At the workshop, she met and befriended participant Vera Neel. At the conclusion of the three-day event, Klimov ended up with a small number of works and the very next day she sold three of them – all flower paintings. The experience built her confidence and planted the idea of painting as a career.
“Three years ago, Vera and I during the pandemic, we decided to open the gallery,” Klimov said. “If it’s a gallery, it must be on Canyon Road, we thought. The pandemic freed a few spaces, and it was opportunity for us to open.”
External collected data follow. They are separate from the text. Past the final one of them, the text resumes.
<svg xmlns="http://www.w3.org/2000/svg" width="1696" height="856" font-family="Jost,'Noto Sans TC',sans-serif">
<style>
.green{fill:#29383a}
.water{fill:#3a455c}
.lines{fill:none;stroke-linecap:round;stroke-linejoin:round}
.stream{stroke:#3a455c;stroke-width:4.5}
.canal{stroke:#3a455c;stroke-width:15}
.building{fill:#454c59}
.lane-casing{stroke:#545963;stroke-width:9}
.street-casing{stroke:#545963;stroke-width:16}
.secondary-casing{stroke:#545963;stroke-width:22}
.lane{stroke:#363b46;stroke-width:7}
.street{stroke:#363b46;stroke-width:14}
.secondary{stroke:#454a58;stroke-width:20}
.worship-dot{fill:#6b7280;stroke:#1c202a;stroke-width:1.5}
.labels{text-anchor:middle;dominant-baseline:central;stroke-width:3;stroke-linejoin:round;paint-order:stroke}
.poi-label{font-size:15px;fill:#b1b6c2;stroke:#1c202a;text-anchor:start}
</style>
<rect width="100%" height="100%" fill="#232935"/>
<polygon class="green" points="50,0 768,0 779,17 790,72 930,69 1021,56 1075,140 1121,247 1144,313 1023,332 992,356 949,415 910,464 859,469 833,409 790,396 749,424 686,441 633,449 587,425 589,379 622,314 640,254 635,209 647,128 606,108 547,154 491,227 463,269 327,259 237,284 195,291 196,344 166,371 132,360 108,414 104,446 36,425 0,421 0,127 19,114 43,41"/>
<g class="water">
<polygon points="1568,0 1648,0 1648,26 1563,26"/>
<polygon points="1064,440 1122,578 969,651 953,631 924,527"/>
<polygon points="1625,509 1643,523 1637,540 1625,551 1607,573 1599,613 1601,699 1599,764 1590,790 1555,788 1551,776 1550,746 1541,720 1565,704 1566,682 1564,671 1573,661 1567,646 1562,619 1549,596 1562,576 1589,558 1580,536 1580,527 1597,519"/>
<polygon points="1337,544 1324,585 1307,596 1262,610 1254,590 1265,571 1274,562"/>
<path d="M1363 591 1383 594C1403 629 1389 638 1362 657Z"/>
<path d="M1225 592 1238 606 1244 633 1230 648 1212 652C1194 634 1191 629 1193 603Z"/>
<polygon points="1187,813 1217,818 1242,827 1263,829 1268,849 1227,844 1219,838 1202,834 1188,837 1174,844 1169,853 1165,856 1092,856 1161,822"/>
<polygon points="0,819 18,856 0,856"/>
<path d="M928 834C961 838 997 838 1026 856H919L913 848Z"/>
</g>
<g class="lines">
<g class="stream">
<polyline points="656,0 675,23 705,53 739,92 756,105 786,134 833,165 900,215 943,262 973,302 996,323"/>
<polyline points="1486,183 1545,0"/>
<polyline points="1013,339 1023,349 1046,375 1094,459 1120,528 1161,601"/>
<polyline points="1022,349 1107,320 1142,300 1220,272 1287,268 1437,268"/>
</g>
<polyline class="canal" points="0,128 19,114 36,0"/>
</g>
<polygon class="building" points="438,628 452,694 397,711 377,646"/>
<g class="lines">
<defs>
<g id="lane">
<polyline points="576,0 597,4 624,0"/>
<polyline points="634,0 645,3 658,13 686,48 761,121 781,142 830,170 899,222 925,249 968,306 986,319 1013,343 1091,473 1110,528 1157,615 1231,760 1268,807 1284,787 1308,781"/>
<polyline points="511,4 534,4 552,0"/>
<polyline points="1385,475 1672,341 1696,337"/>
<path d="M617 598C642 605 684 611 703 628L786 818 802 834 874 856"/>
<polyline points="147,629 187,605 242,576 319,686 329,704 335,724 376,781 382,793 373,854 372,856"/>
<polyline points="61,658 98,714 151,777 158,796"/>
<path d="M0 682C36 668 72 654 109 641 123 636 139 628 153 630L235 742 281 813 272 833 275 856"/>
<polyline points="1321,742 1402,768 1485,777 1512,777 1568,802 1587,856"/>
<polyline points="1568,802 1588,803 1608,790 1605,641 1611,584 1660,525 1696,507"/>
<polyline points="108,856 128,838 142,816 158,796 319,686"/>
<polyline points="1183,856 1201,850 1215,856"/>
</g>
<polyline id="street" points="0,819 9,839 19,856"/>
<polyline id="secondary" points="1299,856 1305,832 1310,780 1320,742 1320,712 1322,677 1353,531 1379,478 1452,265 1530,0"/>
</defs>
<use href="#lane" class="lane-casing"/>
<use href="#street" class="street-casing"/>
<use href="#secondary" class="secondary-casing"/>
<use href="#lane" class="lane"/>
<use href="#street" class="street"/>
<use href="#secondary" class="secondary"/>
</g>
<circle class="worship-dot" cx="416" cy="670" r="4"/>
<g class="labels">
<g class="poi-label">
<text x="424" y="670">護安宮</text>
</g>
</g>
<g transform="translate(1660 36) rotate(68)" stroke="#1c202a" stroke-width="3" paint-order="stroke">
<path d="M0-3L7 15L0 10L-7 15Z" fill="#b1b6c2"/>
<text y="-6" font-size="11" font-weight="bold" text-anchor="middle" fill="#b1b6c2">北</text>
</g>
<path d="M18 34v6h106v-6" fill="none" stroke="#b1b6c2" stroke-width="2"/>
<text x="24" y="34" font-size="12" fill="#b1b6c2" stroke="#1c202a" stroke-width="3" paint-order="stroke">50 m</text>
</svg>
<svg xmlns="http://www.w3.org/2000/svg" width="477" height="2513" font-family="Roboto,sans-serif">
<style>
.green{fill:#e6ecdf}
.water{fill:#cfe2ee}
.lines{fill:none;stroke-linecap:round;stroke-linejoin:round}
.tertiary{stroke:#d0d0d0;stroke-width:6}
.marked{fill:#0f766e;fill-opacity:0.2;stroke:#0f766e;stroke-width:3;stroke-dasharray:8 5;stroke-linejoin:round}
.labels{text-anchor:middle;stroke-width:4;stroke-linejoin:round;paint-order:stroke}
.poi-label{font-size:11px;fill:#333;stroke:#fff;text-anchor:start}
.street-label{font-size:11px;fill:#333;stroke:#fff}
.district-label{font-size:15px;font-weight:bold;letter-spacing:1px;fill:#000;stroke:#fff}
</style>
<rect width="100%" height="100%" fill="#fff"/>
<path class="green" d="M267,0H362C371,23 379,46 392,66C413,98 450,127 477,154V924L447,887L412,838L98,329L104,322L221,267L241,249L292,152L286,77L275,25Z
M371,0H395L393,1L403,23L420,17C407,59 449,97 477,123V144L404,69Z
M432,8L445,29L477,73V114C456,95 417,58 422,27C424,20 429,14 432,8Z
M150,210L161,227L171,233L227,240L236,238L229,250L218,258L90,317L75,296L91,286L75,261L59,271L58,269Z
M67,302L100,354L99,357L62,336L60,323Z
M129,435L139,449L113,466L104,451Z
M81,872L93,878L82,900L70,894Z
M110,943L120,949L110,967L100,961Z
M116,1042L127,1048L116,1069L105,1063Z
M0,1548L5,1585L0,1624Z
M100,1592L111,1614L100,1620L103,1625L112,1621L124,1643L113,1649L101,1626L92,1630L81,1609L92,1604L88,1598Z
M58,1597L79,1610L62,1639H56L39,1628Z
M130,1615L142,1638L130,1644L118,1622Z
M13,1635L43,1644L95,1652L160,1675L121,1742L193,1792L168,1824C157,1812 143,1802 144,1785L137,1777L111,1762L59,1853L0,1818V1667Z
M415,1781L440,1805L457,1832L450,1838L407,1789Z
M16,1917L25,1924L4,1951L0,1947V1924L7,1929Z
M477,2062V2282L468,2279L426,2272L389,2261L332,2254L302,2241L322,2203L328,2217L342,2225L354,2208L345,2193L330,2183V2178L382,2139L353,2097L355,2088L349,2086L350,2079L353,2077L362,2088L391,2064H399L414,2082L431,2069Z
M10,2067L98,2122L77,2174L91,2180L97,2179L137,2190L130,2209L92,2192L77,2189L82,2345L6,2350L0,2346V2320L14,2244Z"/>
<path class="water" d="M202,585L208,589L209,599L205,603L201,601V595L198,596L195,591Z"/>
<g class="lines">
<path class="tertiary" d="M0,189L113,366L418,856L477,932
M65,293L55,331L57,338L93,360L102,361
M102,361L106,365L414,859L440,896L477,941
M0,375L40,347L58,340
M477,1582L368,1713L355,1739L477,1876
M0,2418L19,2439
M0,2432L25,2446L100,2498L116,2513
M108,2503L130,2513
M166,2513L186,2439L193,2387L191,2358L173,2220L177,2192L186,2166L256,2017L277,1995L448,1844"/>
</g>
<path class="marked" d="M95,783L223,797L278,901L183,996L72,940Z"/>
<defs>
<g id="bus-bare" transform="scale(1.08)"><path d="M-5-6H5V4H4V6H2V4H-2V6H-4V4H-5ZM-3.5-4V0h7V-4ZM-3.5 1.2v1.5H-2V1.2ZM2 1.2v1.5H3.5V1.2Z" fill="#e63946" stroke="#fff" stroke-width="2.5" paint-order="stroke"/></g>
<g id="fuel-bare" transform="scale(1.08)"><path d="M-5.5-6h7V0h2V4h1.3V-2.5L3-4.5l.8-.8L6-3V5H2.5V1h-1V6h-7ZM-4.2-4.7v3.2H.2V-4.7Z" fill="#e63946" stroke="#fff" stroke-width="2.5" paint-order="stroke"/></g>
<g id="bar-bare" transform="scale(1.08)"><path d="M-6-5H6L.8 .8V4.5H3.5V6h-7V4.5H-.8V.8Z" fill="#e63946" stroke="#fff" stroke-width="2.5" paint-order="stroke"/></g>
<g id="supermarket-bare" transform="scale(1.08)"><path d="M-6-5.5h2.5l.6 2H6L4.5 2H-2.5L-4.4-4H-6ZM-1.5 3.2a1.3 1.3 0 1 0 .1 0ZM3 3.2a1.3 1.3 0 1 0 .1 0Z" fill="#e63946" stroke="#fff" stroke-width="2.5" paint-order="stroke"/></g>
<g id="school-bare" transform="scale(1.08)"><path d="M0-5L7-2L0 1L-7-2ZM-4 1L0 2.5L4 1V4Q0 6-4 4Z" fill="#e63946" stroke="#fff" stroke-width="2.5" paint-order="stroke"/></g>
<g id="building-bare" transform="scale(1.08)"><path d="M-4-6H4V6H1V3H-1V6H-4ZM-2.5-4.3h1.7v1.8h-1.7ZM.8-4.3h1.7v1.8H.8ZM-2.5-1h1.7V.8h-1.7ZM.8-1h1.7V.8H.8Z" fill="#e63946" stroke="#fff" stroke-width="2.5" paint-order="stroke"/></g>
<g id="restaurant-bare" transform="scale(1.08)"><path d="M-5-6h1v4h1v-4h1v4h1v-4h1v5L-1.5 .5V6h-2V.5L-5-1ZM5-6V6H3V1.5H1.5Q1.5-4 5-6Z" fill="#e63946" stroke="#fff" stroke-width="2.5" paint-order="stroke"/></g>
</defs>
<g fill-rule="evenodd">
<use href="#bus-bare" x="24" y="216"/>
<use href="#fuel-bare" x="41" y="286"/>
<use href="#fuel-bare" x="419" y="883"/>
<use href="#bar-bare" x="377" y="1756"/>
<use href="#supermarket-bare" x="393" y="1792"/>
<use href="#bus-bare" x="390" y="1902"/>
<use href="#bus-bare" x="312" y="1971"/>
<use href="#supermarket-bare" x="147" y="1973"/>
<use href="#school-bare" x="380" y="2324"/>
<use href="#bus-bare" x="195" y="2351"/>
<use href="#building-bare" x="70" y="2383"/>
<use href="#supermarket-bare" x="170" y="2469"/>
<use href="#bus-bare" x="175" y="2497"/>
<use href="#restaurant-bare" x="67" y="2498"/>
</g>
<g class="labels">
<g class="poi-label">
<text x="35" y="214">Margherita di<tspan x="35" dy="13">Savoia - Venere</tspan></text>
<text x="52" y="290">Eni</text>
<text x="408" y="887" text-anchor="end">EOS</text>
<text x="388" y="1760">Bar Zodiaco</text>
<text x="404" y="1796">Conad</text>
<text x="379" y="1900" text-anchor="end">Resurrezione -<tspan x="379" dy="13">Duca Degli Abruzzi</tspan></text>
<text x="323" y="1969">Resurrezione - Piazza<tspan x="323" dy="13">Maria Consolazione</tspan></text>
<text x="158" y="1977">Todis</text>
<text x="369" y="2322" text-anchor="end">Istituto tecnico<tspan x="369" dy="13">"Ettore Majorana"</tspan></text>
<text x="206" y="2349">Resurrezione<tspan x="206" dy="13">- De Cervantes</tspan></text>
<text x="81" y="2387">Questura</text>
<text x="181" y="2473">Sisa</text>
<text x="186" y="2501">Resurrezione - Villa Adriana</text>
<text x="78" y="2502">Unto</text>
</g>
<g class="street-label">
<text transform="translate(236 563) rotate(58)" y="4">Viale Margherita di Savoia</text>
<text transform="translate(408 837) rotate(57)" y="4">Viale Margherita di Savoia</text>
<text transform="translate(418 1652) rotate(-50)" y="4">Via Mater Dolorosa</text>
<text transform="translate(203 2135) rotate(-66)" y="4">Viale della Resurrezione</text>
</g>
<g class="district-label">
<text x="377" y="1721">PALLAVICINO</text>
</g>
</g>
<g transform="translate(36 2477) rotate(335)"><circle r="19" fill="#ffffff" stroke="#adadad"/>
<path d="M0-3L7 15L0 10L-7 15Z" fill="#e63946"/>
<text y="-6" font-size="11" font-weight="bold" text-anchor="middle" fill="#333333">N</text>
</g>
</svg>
Santa Fe has always held a special place in the ambitious observation and dreamy eye of the artist, and Klimov’s story is no different.
“We wanted to be on Dream Street for an artist – and that’s Canyon Road. We have the reputation now for being a bright, happy gallery. Happiness is always first. The first impression, we are told, is that people are impressed by the colors, and that’s exactly want it is we want to hear.”
Klimov said she is endlessly buoyed by the joy of creating and constantly energized by the relationships that she has formed through the gallery with regular patrons, passing tourists, and other artists or gallerists. “Happy” is the word that she most frequently uses to explain the experience. She talks about the creation of “happy paintings,” which she clarifies as a desire to express her inner self through the depiction of trees, plants, wildflowers, butterflies, adobes, mammals, or the land and sky configurations influencing the landscape.
When she considers her philosophy as an artist, she speaks of using art as a means to “show positive energy” and “merriment” through dynamic colors.
Inspiration, she added, is ubiquitous in the American Southwest and a sharp contrast to the harsh climate that she associates with the Baltic Sea and the Russian port cities of her childhood.
“I don’t like too many cold days, like there is there,” Klimov said. “New Mexico has the beauty and inspiration and all of these colors, shapes, textures, scents, sounds, and tastes to be experienced. It is easy to be a productive person when you are surrounded by all of this.”